Unsurprisingly, given Mitchell’s talent, The Thousand Autumns of Jacob de Zoet is beautifully written. The story opens in 1799 on Dejima, a tiny artificial island in Nagasaki harbor where the Dutch East Indies Company has a narrow perch for conducting trade with Shogun-era Japan. In this cramped universe, the Dutch traders scheme, worry, pine for their distant homes, and an unlikely love story develops between the eponymous hero and a Japanese midwife named Orito. Roughly midway through the novel, things take a turn for the strange: plot twists include the machinations of a sinister immortal abbot, a bizarre mountaintop nunnery where ritual baby-harvesting and murder are practiced, a daring midnight rescue-attempt, and the surprise arrival of British warships to challenge the isolated Dutch traders.

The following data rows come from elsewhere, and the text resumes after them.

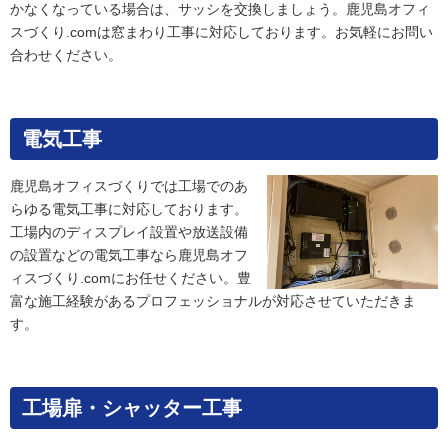
かなくなっている場合は、サッシを交換しましょう。鹿児島オフィ
スづくり.comは窓まわり工事に対応しております。お気軽にお問い
合わせください。
電気工事
鹿児島オフィスづくりでは工場でのあ
らゆる電気工事に対応しております。
工場内のディスプレイ設置や放送設備
の設置などの電気工事なら鹿児島オフ
ィスづくり.comにお任せください。豊
富な施工経験があるプロフェッショナルが対応させていただきま
す。
工場扉・シャッター工事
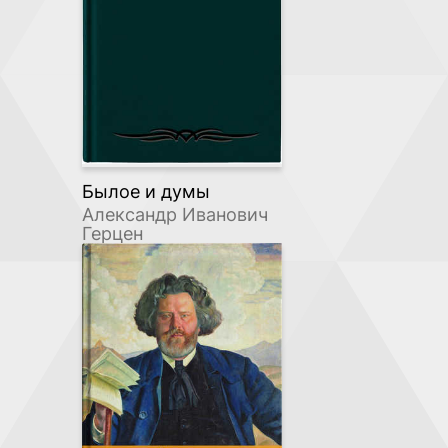
Былое и думы
Александр Иванович
Герцен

The entire book is written in a deft, economical style; each character’s voice is vivid and compelling, and Mitchell’s eye for detail is striking. With apparently effortless strokes he breathes life into the floating island-settlement, and the cast of Dutch traders anchored there like a barnacle on the hull of worryingly foreign Japan, an impossible distance from their homes. Although less formally ambitious than his earlier works (rather than remixing genres as he did in Cloud Atlas, Ghostwritten, etc., here Mitchell stays largely within the confines of traditional historical fiction), much of the novel is a pleasure to read: a smart, involving glimpse of a profoundly different world.
The least successful parts of the book are its action sequences in the second half of the novel. Although not bad per se (Mitchell may not be capable of writing a bad scene), these fail to deliver much punch or suspense, and at times suffer from muddy blocking so it’s unclear how, exactly, the dramatics are unfolding.
Overall though, it’s the conclusion of the Thousand Autumns that gave me the most trouble. In his denouement, Mitchell shifts gears: it’s years later, Jacob de Zoet is back in Europe, and we’re left with a quiet regret-filled meditation on loss, forgetting, and the passage of time. All of this is absolutely, breathtakingly lovely. It’s also the easy way out.
Because here, for once, Mitchell allows himself to wallow (there’s no other word) in the bittersweet soup of nostalgia — which is the opposite of the vivid immediacy that makes the best historical fiction come to life. Where great historical writing breathes life into the past by imbuing it with the uncertainty and newness of the present, nostalgia is a kind of self-congratulatory sugar-coating. It is emotion based on the irrecoverable nature of the past, and the gap between now and then: through the tumult and transformations of time, nostalgia whispers, only the identity of the person remembering what has gone before remains the same. In this way, nostalgia functions as a celebration of selfhood, and allows us to imagine history as a set of external events that, fundamentally, reinforce our unique unchanging continuity. But that, of course, is a fantasy. Our selves change with time, as much as the world does, and the effects of the past continue to linger. As William Faulkner (possibly the greatest of historical novelists) put it, “The past is never dead. It’s not even past.”
Hopefully in his next novel, David Mitchell will remember that the last thing a historical novelist should be doing is making the past feel either distant, or safe.